Stated goal -> Pull every line from the data below that contains the string "cover", treating uppercase and lowercase as different.

Exercise inputs ->
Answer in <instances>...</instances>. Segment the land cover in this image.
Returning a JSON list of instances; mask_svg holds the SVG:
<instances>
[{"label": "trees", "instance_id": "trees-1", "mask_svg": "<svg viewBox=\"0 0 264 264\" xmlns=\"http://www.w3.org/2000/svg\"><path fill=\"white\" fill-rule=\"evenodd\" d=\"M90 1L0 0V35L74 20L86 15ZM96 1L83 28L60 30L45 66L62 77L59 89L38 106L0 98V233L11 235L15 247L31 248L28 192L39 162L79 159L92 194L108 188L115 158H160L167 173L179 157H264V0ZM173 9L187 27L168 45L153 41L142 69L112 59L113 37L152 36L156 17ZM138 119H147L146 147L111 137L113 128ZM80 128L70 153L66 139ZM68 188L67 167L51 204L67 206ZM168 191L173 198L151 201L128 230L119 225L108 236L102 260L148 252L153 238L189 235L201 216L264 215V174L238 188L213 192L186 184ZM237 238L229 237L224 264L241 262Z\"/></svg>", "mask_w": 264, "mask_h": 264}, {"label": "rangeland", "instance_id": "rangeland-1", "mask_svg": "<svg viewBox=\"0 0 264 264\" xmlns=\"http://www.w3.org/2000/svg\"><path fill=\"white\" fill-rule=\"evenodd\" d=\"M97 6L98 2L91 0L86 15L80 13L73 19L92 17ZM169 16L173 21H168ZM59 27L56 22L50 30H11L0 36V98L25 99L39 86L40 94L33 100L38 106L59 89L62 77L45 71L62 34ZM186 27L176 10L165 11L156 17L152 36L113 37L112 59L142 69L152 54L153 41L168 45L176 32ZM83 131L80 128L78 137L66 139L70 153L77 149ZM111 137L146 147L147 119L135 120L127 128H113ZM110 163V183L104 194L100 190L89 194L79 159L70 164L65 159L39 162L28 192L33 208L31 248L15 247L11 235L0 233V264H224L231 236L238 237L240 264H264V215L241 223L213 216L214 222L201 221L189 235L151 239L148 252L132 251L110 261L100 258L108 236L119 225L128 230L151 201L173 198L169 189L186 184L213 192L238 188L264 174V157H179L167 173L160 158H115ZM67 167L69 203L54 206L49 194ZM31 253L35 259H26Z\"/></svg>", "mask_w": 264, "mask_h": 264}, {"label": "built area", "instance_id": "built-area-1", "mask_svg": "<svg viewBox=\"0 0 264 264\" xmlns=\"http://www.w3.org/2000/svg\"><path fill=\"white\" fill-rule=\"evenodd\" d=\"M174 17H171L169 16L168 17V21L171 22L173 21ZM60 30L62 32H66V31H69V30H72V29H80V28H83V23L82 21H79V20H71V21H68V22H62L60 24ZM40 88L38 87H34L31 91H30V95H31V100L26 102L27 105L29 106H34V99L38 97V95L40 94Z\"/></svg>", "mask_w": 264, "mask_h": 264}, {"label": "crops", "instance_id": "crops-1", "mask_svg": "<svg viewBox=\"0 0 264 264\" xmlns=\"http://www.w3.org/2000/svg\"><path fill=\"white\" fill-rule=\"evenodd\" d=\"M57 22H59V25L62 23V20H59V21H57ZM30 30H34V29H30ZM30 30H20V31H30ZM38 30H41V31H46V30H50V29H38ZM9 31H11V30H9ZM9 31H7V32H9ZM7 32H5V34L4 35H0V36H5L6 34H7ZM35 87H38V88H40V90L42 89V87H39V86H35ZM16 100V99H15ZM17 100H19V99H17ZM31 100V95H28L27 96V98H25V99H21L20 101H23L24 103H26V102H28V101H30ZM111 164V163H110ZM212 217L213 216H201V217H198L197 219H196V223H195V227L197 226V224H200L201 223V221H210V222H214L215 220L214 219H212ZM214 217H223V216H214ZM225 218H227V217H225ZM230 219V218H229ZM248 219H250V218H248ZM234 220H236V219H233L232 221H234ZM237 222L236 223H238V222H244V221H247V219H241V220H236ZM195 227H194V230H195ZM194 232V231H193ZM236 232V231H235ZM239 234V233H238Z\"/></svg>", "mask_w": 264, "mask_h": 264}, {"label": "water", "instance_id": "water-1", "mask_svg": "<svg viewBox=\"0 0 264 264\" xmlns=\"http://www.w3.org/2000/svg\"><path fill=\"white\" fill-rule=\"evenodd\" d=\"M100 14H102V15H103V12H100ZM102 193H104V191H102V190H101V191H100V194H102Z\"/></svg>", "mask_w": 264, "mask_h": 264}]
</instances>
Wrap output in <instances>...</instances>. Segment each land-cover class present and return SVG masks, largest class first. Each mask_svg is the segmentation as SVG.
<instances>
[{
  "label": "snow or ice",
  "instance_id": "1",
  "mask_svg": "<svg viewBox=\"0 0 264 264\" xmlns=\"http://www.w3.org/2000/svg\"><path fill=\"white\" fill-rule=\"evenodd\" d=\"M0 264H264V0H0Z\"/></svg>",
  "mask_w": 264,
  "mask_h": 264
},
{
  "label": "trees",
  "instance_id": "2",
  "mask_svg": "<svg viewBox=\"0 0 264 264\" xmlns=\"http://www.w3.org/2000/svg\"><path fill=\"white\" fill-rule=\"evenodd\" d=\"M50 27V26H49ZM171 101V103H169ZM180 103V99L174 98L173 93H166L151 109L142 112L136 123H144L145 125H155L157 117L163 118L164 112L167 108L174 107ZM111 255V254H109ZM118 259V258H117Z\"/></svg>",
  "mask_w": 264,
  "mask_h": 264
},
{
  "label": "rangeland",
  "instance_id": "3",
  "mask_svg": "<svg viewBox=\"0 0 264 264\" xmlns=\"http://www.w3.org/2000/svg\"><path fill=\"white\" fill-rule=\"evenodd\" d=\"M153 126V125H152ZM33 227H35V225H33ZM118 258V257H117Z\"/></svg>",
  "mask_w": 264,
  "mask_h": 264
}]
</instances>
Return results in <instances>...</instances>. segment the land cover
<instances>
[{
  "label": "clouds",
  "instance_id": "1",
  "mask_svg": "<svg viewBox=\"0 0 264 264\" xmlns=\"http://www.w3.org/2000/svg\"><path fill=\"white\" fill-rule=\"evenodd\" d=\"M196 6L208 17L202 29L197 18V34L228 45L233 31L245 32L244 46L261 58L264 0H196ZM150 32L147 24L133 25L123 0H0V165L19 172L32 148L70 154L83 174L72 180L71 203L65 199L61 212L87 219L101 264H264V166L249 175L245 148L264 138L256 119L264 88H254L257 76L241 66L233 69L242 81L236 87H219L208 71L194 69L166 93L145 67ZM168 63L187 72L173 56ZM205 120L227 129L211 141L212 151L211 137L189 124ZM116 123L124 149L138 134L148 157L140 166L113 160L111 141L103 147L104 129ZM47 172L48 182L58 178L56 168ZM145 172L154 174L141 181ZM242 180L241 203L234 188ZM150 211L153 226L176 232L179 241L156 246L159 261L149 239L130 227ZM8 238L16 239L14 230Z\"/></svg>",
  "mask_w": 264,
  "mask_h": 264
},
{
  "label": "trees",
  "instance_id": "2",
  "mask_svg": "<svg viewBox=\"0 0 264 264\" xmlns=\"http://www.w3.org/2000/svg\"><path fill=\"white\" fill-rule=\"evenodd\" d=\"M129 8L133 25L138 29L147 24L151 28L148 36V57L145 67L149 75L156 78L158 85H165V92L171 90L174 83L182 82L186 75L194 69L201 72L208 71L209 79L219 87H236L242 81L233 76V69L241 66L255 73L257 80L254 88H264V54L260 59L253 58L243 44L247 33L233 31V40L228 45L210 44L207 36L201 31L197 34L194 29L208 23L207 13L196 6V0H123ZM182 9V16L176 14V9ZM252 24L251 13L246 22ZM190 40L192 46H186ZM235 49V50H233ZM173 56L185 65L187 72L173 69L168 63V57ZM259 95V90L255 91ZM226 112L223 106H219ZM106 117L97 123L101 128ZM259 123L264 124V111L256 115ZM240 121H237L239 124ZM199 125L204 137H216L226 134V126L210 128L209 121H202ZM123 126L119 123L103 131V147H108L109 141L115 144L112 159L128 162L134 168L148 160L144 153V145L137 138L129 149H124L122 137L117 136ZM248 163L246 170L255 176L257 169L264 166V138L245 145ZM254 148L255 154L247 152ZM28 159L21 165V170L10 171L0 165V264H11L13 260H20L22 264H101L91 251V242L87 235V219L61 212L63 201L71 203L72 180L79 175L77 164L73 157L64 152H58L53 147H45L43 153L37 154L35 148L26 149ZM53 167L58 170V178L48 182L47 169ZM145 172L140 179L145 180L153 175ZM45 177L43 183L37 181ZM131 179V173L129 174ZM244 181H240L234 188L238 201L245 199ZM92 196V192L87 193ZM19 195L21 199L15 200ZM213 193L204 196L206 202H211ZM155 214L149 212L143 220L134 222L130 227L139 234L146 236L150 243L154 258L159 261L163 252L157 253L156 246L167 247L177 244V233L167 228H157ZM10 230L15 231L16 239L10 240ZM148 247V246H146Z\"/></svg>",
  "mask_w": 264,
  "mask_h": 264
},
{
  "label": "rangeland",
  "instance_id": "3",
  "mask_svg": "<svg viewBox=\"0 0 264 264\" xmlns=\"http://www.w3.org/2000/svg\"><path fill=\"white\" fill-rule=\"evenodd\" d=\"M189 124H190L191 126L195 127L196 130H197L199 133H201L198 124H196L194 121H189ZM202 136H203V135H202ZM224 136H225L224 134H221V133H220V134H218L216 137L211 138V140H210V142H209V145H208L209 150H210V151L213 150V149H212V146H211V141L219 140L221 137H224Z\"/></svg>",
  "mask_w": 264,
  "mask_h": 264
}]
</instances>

Expected answer ->
Answer in <instances>...</instances>. Segment the land cover in this image.
Wrap output in <instances>...</instances>. Segment each land-cover class present and return SVG masks, largest class first. Each mask_svg is the segmentation as SVG.
Return results in <instances>...</instances>. segment the land cover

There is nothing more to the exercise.